The courts initially used the test of directness of damage in order to consider the extent of the defendant’s liability. This rule meant that the defendant was liable for all the consequences of his action regardless of the fact that the damage which occurred was not reasonably foreseeable. This rule was espoused by the courts in the case of Re Polemis and Furness Withy & Co (1921) All ER 40 which is popularly known as Re Polemis.

In this case, charterers employed stevedores to unload a ship. Unknown to the stevedores, there was a leakage of petrol in the hold of the ship and thus there was inflammable vapour. One of the stevedores inadvertently kicked a plank into the hold and it caused a spark which ended up burning the ship. The owners of the ship sued the charterers and the stevedores for the damage caused to the ship.

The court held that the defendants were liable irrespective of the fact that it wasn’t reasonably forseeable to the stevedore that kicking a plank in the hold of a ship would lead to the ship’s destruction.

This rule caused a lot of hardship as it meant that the extent of a defendant’s liability was unlimited. This rule was however replaced by the rule of reasonable forseeability.

The Rule of Reasonable Forseeability

This rule came to replace the old rule of directness of damage. According to this rule, a defendant would only be liable for damages that are reasonably foreseeable consequences of his actions. This rule was laid down by the courts in the case of Overseas Tankship (UK) Ltd vs Mordock & Engineering Co Ltd (1961) All ER 404 PC, also popularly known as Wagon Mound’s Case.

In this case, the defendants (appellants) discharged fuel into the Sydney Harbour.

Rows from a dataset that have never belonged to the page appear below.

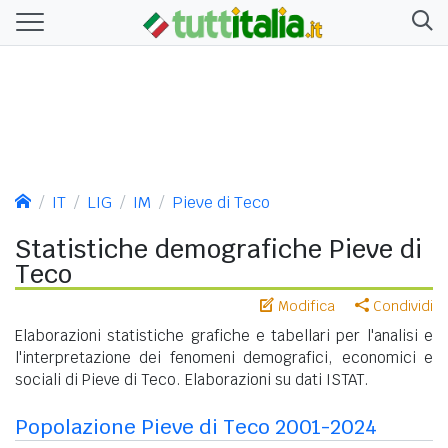
IT
LIG
IM
Pieve di Teco
Statistiche demografiche Pieve di
Teco
Modifica
Condividi
Elaborazioni statistiche grafiche e tabellari per l'analisi e
l'interpretazione dei fenomeni demografici, economici e
sociali di Pieve di Teco. Elaborazioni su dati ISTAT.
Popolazione Pieve di Teco 2001-2024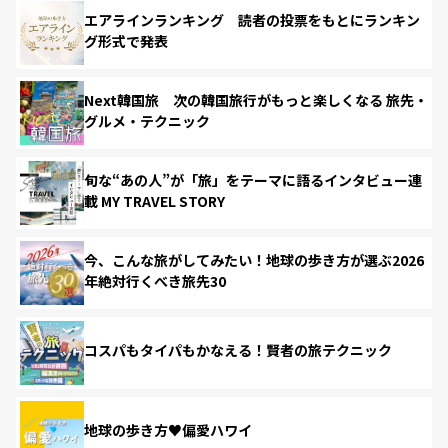
エアラインランキング 読者の投票をもとにランキン
グ形式で発表
Next韓国旅 次の韓国旅行がもっと楽しくなる 旅先・
グルメ・テクニック
旬な“あの人”が「旅」をテーマに語るインタビュー連
載 MY TRAVEL STORY
今、こんな旅がしてみたい！地球の歩き方が選ぶ2026
年絶対行くべき旅先30
コスパもタイパもかなえる！賢者の旅テクニック
地球の歩き方♥偏愛ハワイ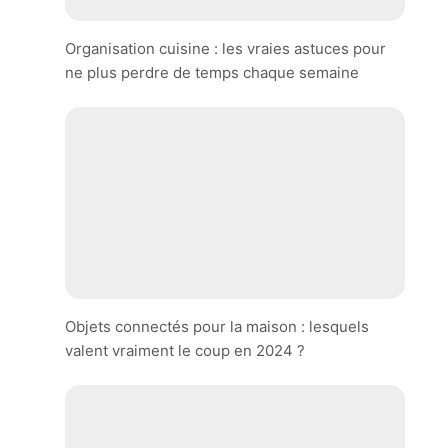
Organisation cuisine : les vraies astuces pour
ne plus perdre de temps chaque semaine
Objets connectés pour la maison : lesquels
valent vraiment le coup en 2024 ?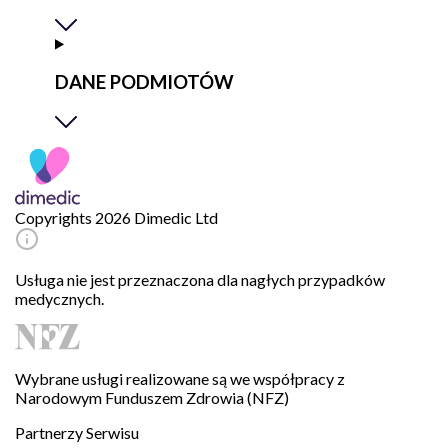
DANE PODMIOTÓW
Copyrights 2026 Dimedic Ltd
Usługa nie jest przeznaczona dla nagłych przypadków
medycznych.
Wybrane usługi realizowane są we współpracy z
Narodowym Funduszem Zdrowia (NFZ)
Partnerzy Serwisu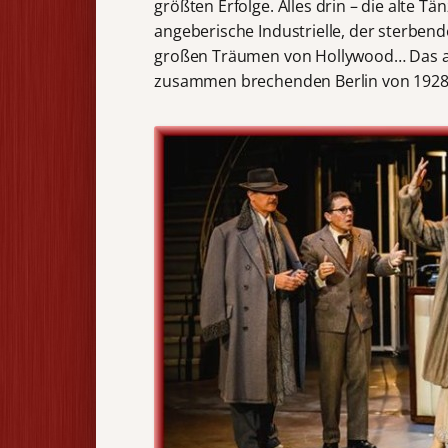
größten Erfolge. Alles drin – die alte Tän
angeberische Industrielle, der sterben
großen Träumen von Hollywood… Das alle
zusammen brechenden Berlin von 1928 –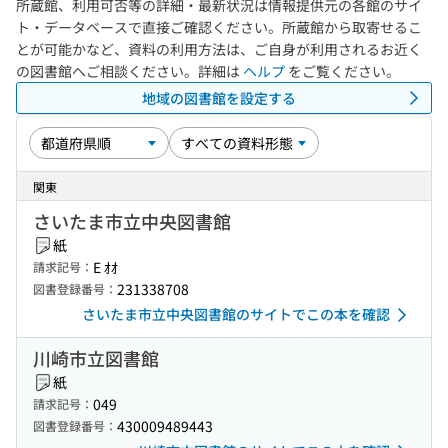
所蔵館、利用可否等の詳細・最新状況は情報提供元の各館のサイ
ト・データベースで直接ご確認ください。所蔵館から取寄せるこ
とが可能かなど、資料の利用方法は、ご自身が利用されるお近く
の図書館へご相談ください。詳細は
ヘルプ
をご覧ください。
地域の図書館を設定する
関東
さいたま市立中央図書館
紙
E ｵｵ
請求記号：
231338708
図書登録番号：
さいたま市立中央図書館のサイトでこの本を確認
川崎市立図書館
紙
049
請求記号：
430009489443
図書登録番号：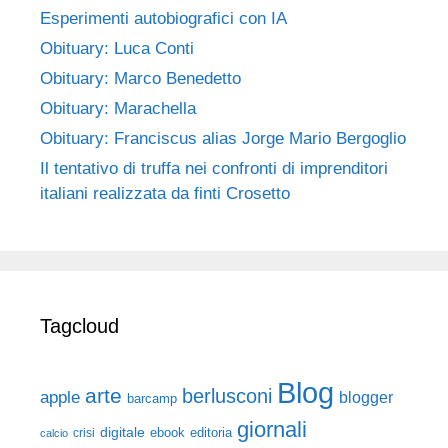
Esperimenti autobiografici con IA
Obituary: Luca Conti
Obituary: Marco Benedetto
Obituary: Marachella
Obituary: Franciscus alias Jorge Mario Bergoglio
Il tentativo di truffa nei confronti di imprenditori
italiani realizzata da finti Crosetto
Tagcloud
Blog
arte
berlusconi
apple
blogger
barcamp
giornali
digitale
ebook
crisi
editoria
calcio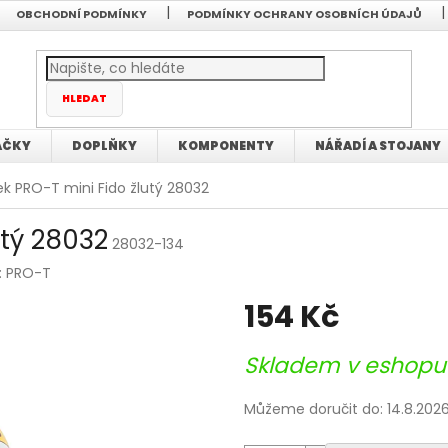
OBCHODNÍ PODMÍNKY
PODMÍNKY OCHRANY OSOBNÍCH ÚDAJŮ
HLEDAT
AČKY
DOPLŇKY
KOMPONENTY
NÁŘADÍ A STOJANY
k PRO-T mini Fido žlutý 28032
utý 28032
28032-134
:
PRO-T
154 Kč
Měrná
Skladem v eshop
cena:
Můžeme doručit do:
14.8.202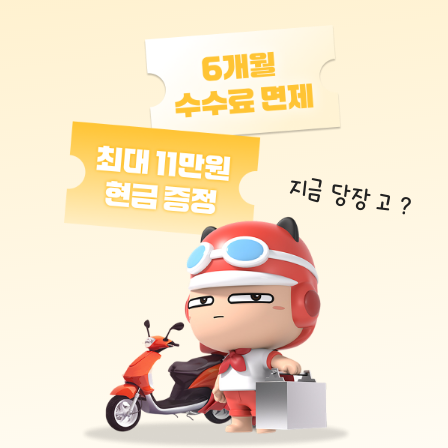
지금 당장 고 ?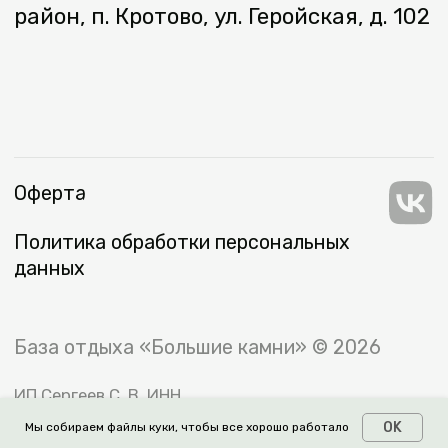
OK
Мы собираем файлы куки, чтобы все хорошо работало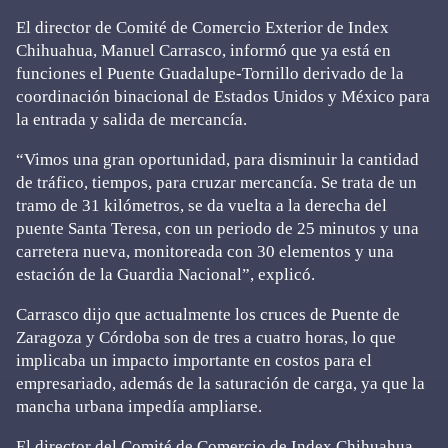
El director de Comité de Comercio Exterior de Index
Chihuahua, Manuel Carrasco, informó que ya está en
funciones el Puente Guadalupe-Tornillo derivado de la
coordinación binacional de Estados Unidos y México para
la entrada y salida de mercancía.
“Vimos una gran oportunidad, para disminuir la cantidad
de tráfico, tiempos, para cruzar mercancía. Se trata de un
tramo de 31 kilómetros, se da vuelta a la derecha del
puente Santa Teresa, con un periodo de 25 minutos y una
carretera nueva, monitoreada con 30 elementos y una
estación de la Guardia Nacional”, explicó.
Carrasco dijo que actualmente los cruces de Puente de
Zaragoza y Córdoba son de tres a cuatro horas, lo que
implicaba un impacto importante en costos para el
empresariado, además de la saturación de carga, ya que la
mancha urbana impedía ampliarse.
El director del Comité de Comercio de Index Chihuahua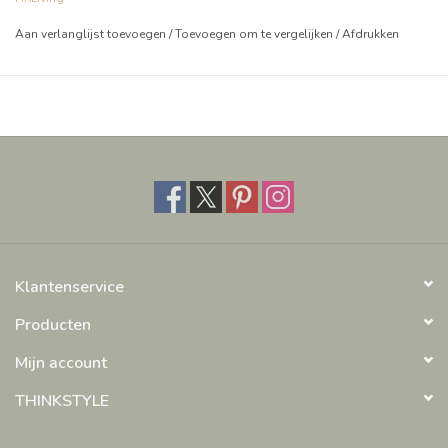
Aan verlanglijst toevoegen
/
Toevoegen om te vergelijken
/
Afdrukken
Klantenservice
Producten
Mijn account
THINKSTYLE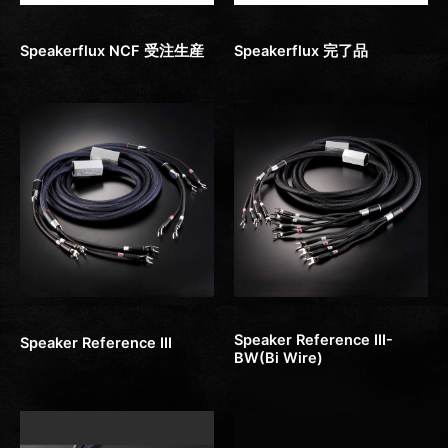
Products
Products
Speakerflux NCF 受注生産
Speakerflux 完了品
Products
Products
Speaker Reference III-
Speaker Reference III
BW(Bi Wire)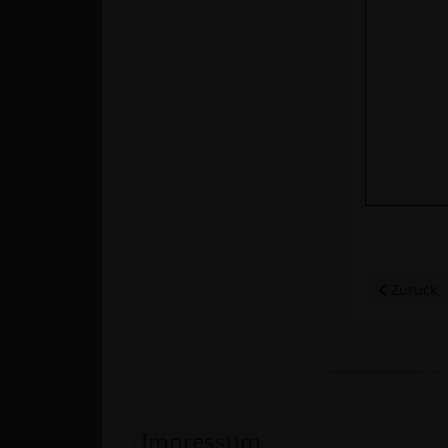
Vorheriger
Zurück
Impressum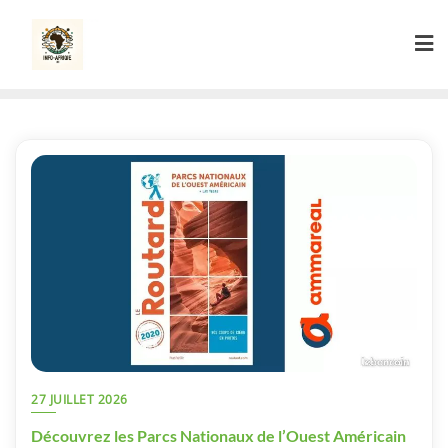
Skip
to
content
27 JUILLET 2026
Découvrez les Parcs Nationaux de l’Ouest Américain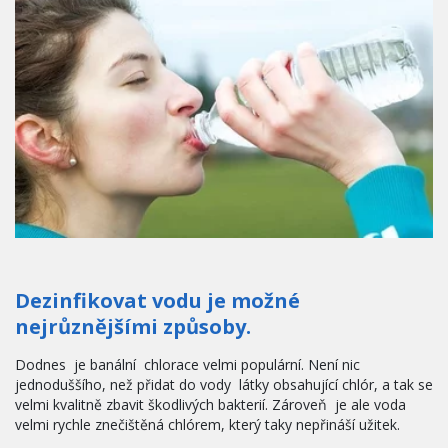
Dezinfikovat vodu je možné 
nejrůznějšími způsoby.
Dodnes  je banální  chlorace velmi populární. Není nic 
jednoduššího, než přidat do vody  látky obsahující chlór, a tak se 
velmi kvalitně zbavit škodlivých bakterií. Zároveň  je ale voda 
velmi rychle znečištěná chlórem, který taky nepřináší užitek.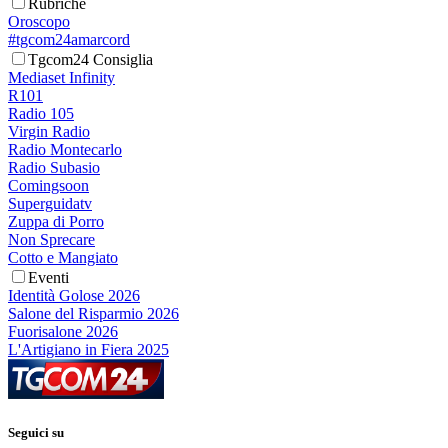
Rubriche
Oroscopo
#tgcom24amarcord
Tgcom24 Consiglia
Mediaset Infinity
R101
Radio 105
Virgin Radio
Radio Montecarlo
Radio Subasio
Comingsoon
Superguidatv
Zuppa di Porro
Non Sprecare
Cotto e Mangiato
Eventi
Identità Golose 2026
Salone del Risparmio 2026
Fuorisalone 2026
L'Artigiano in Fiera 2025
Seguici su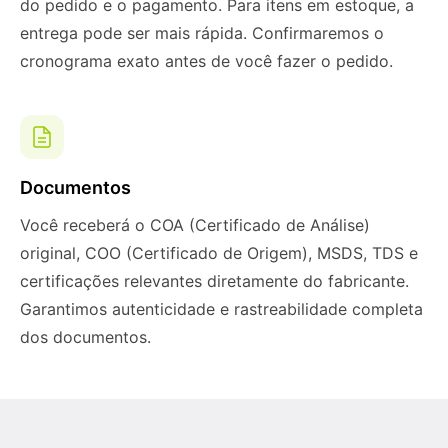
do pedido e o pagamento. Para itens em estoque, a
entrega pode ser mais rápida. Confirmaremos o
cronograma exato antes de você fazer o pedido.
Documentos
Você receberá o COA (Certificado de Análise)
original, COO (Certificado de Origem), MSDS, TDS e
certificações relevantes diretamente do fabricante.
Garantimos autenticidade e rastreabilidade completa
dos documentos.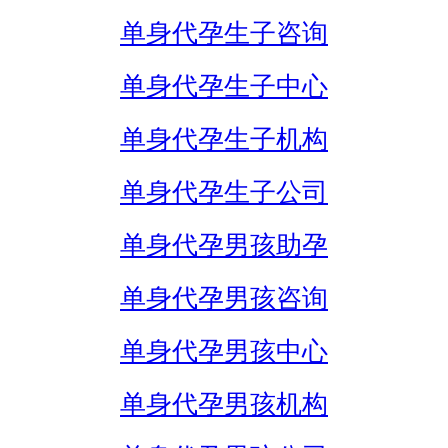
单身代孕生子咨询
单身代孕生子中心
单身代孕生子机构
单身代孕生子公司
单身代孕男孩助孕
单身代孕男孩咨询
单身代孕男孩中心
单身代孕男孩机构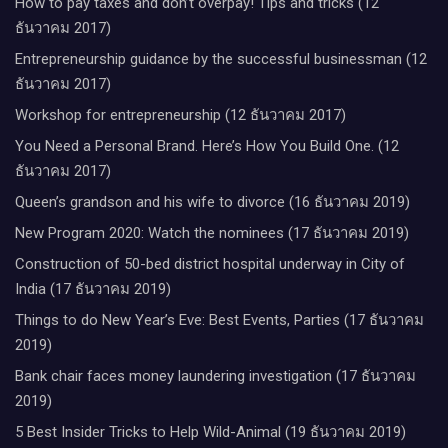
How to pay taxes and don’t overpay! Tips and tricks (12
ธันวาคม 2017)
Entrepreneurship guidance by the successful businessman (12
ธันวาคม 2017)
Workshop for entrepreneurship (12 ธันวาคม 2017)
You Need a Personal Brand. Here’s How You Build One. (12
ธันวาคม 2017)
Queen’s grandson and his wife to divorce (16 ธันวาคม 2019)
New Program 2020: Watch the nominees (17 ธันวาคม 2019)
Construction of 50-bed district hospital underway in City of
India (17 ธันวาคม 2019)
Things to do New Year’s Eve: Best Events, Parties (17 ธันวาคม
2019)
Bank chair faces money laundering investigation (17 ธันวาคม
2019)
5 Best Insider Tricks to Help Wild-Animal (19 ธันวาคม 2019)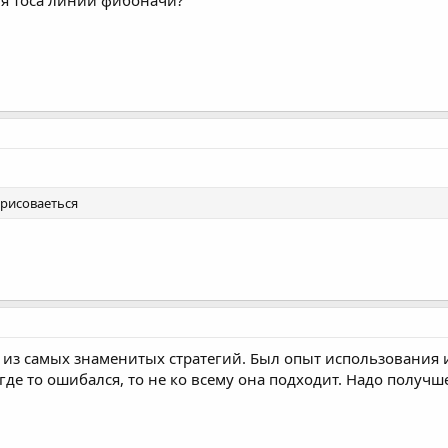
для тоса линии фибоначи?
ерисоваеться
 из самых знаменитых стратегий. Был опыт использования и
 где то ошибался, то не ко всему она подходит. Надо получш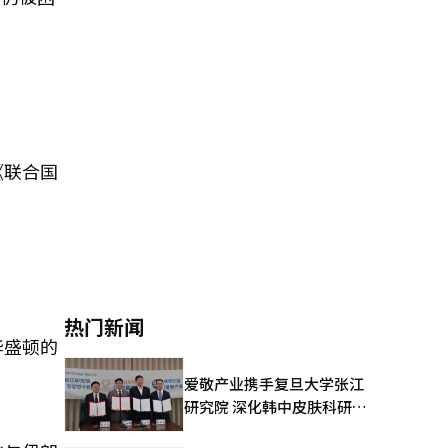
《联合国
热门新闻
华盛顿的
爱敬产业携手复旦大学张江
研究院 深化韩中皮肤科研合
作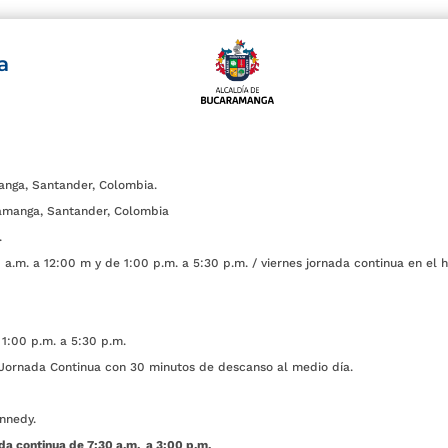
a
anga, Santander, Colombia.
amanga, Santander, Colombia
.
a.m. a 12:00 m y de 1:00 p.m. a 5:30 p.m. / viernes jornada continua en el h
1:00 p.m. a 5:30 p.m.
ada Continua con 30 minutos de descanso al medio día.
nnedy.
da continua de 7:30 a.m. a 3:00 p.m.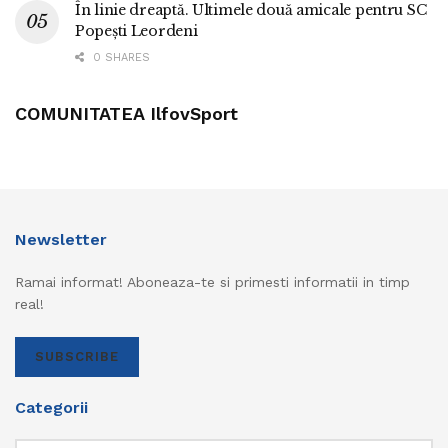
În linie dreaptă. Ultimele două amicale pentru SC
Popești Leordeni
0 SHARES
COMUNITATEA IlfovSport
Newsletter
Ramai informat! Aboneaza-te si primesti informatii in timp
real!
SUBSCRIBE
Categorii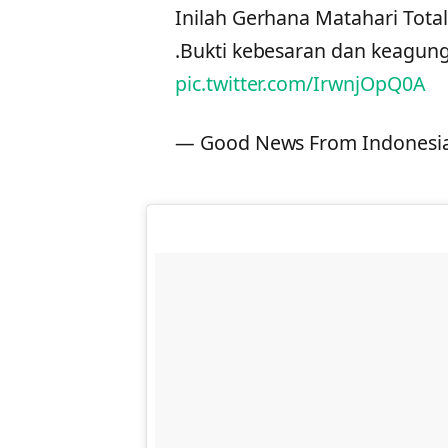
Inilah Gerhana Matahari Total
.Bukti kebesaran dan keagu
pic.twitter.com/IrwnjOpQ0A
— Good News From Indonesi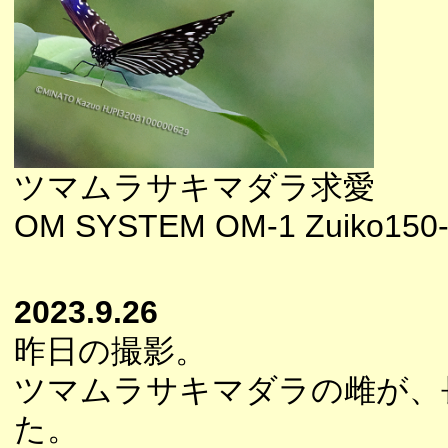
ツマムラサキマダラ求愛
OM SYSTEM OM-1 Zuiko150-
2023.9.26
昨日の撮影。
ツマムラサキマダラの雌が、
た。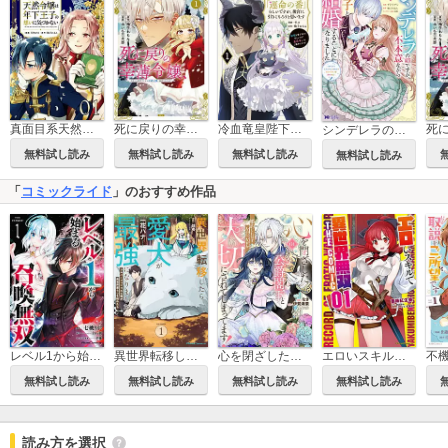
真面目系天然令嬢は年下王子の想いに気づかない【単話版】
死に戻りの幸薄令嬢、今世では最恐ラスボスお義兄様に溺愛されてます
冷血竜皇陛下の「運命の番」らしいですが、後宮に引きこもろうと思います ～幼竜を愛でるのに忙しいので皇后争いはご勝手にどうぞ～
シンデレラの姉ですが、不本意ながら王子と結婚することになりました～身代わり王太子妃は離宮でスローライフを満喫する～(コミック)
無料試し読み
無料試し読み
無料試し読み
無料試し読み
「
コミックライド
」のおすすめ作品
レベル1から始まる召喚無双 THE COMIC
異世界転移したら愛犬が最強になりました～シルバーフェンリルと俺が異世界暮らしを始めたら～ THE COMIC
心を閉ざした公爵閣下と婚約したはずなのに、なぜか大切にされてしまってます！
エロいスキルで異世界無双 THE COMIC
無料試し読み
無料試し読み
無料試し読み
無料試し読み
読み方を選択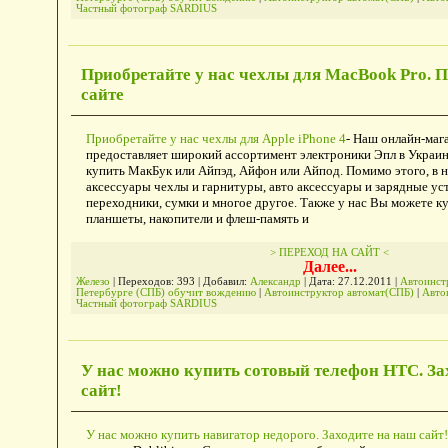
Частный фотограф SARDIUS
Приобретайте у нас чехлы для MacBook Pro. П
сайте
Приобретайте у нас чехлы для Apple iPhone 4
- Наш онлайн-маг
предоставляет широкий ассортимент электроники Эпл в Украин
купить МакБук или Айпэд, Айфон или Айпод. Помимо этого, в 
аксессуары чехлы и гарнитуры, авто аксессуары и зарядные уст
переходники, сумки и многое другое. Также у нас Вы можете к
планшеты, накопители и флеш-память и
> ПЕРЕХОД НА САЙТ <
Далее...
Железо
| Переходов: 393 | Добавил:
Александр
| Дата:
27.12.2011
|
Автоинстр
Петербурге (СПБ) обучит вождению
|
Автоинструктор автомат(СПБ)
|
Авто
Частный фотограф SARDIUS
У нас можно купить сотовый телефон HTC. За
сайт!
У нас можно купить навигатор недорого. Заходите на наш сайт!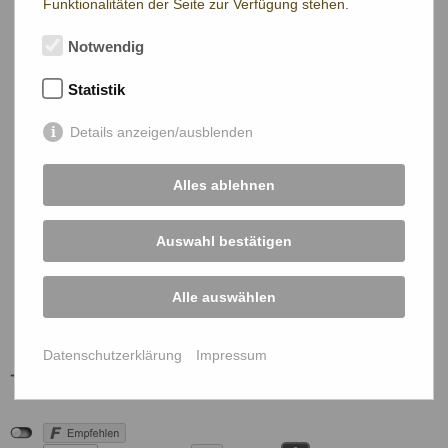
Funktionalitäten der Seite zur Verfügung stehen.
Notwendig
Statistik
Details anzeigen/ausblenden
Alles ablehnen
Auswahl bestätigen
Alle auswählen
Datenschutzerklärung
Impressum
ÖBG Mitglieder Login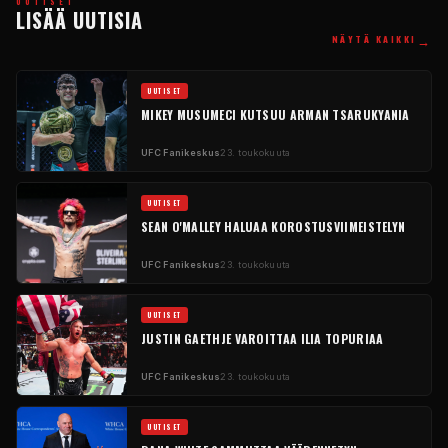
UUTISET
LISÄÄ UUTISIA
→
NÄYTÄ KAIKKI
UUTISET
MIKEY MUSUMECI KUTSUU ARMAN TSARUKYANIA
UFC
Fanikeskus
23. toukokuuta
UUTISET
SEAN O'MALLEY HALUAA KOROSTUSVIIMEISTELYN
UFC
Fanikeskus
23. toukokuuta
UUTISET
JUSTIN GAETHJE VAROITTAA ILIA TOPURIAA
UFC
Fanikeskus
23. toukokuuta
UUTISET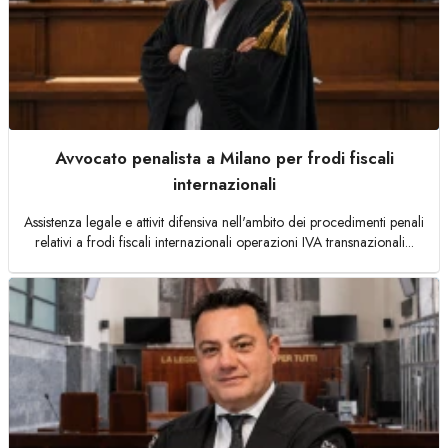
Avvocato penalista a Milano per frodi fiscali
internazionali
Assistenza legale e attivit difensiva nell'ambito dei procedimenti penali
relativi a frodi fiscali internazionali operazioni IVA transnazionali...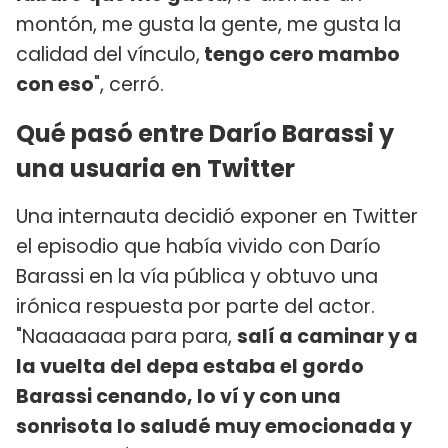
montón, me gusta la gente, me gusta la
calidad del vínculo,
tengo cero mambo
con eso
", cerró.
Qué pasó entre Darío Barassi y
una usuaria en Twitter
Una internauta decidió exponer en Twitter
el episodio que había vivido con Darío
Barassi en la vía pública y obtuvo una
irónica respuesta por parte del actor.
"Naaaaaaa para para,
salí a caminar y a
la vuelta del depa estaba el gordo
Barassi cenando, lo ví y con una
sonrisota lo saludé muy emocionada y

This fuel floated into the plaintiff’s (respondent’s) wharf where they were repairing a ship. There was a piece of cotton floating in the water and it was ignited by welding being done by the respondents. This caused the fuel in the water to catch fire and it destroyed the respondent’s wharf and the ship under repairs. Thus, they sued for damages.

The Privy Council held that the appellants would not be liable because it was not reasonably forseeable that oil being spilt into the ocean could cause a fire which would subsequently destroy a ship. However, the appellants were held to be liable for fouling up the respondent’s slipways since this was a reasonably forseeable consequence of pouring oil into the ocean.

However, the test of reasonable forseeability would be reasonable forseeability by a reasonable man. In the case of Adigun vs AG Oyo State (1987) 1 NWLR pt 53, p.678 @ 720, the court held per Eso JSC that the reasonable man test to be used would be a reasonable man in the position and state of life of the tortfeasor.

The above rule in Wagon Mound’s case was affirmed by a decision of the House of Lords in the case of Hughes vs Lord Advocate (1963) AC 837.

In this case, there was a construction work being done by post office workers on the road. The construction work was covered with tents and there were also paraffin lamps around the tents. While the workers went for a break, two children came around and were playing around the site. During the course of this, one of the children fell with the paraffin lamp and it caused an explosion which injured the child.

In an action against the post office workers, the court held that although it was not reasonably foreseeable for an explosion to occur, it was foreseeable that the presence of paraffin lamps would cause injury. Thus, they were held liable for the burns suffered by the child.

The court further added that a person would still be held liable for a reasonably forseeable consequence of his action even if the means by which the consequence occurred(in this case, the explosion) was not reasonably forseeable.

Thus, in the case of Doughty vs Turner Manufacturing Co Ltd (1964) 1 QB 518, the plaintiff, who was an employee of the defendant company was wearing an asbestos suit. A fellow employee allowed the plaintiff slip into a cauldron of molten metal. This caused an explosion and injured the plaintiff. However, at that time, it wasn’t known that asbestos coming into contact with molten metal would result in an explosion.

The court held that in this instance, the result (explosion) was not reasonably forseeable. Hence the defendant was held to be free of liability.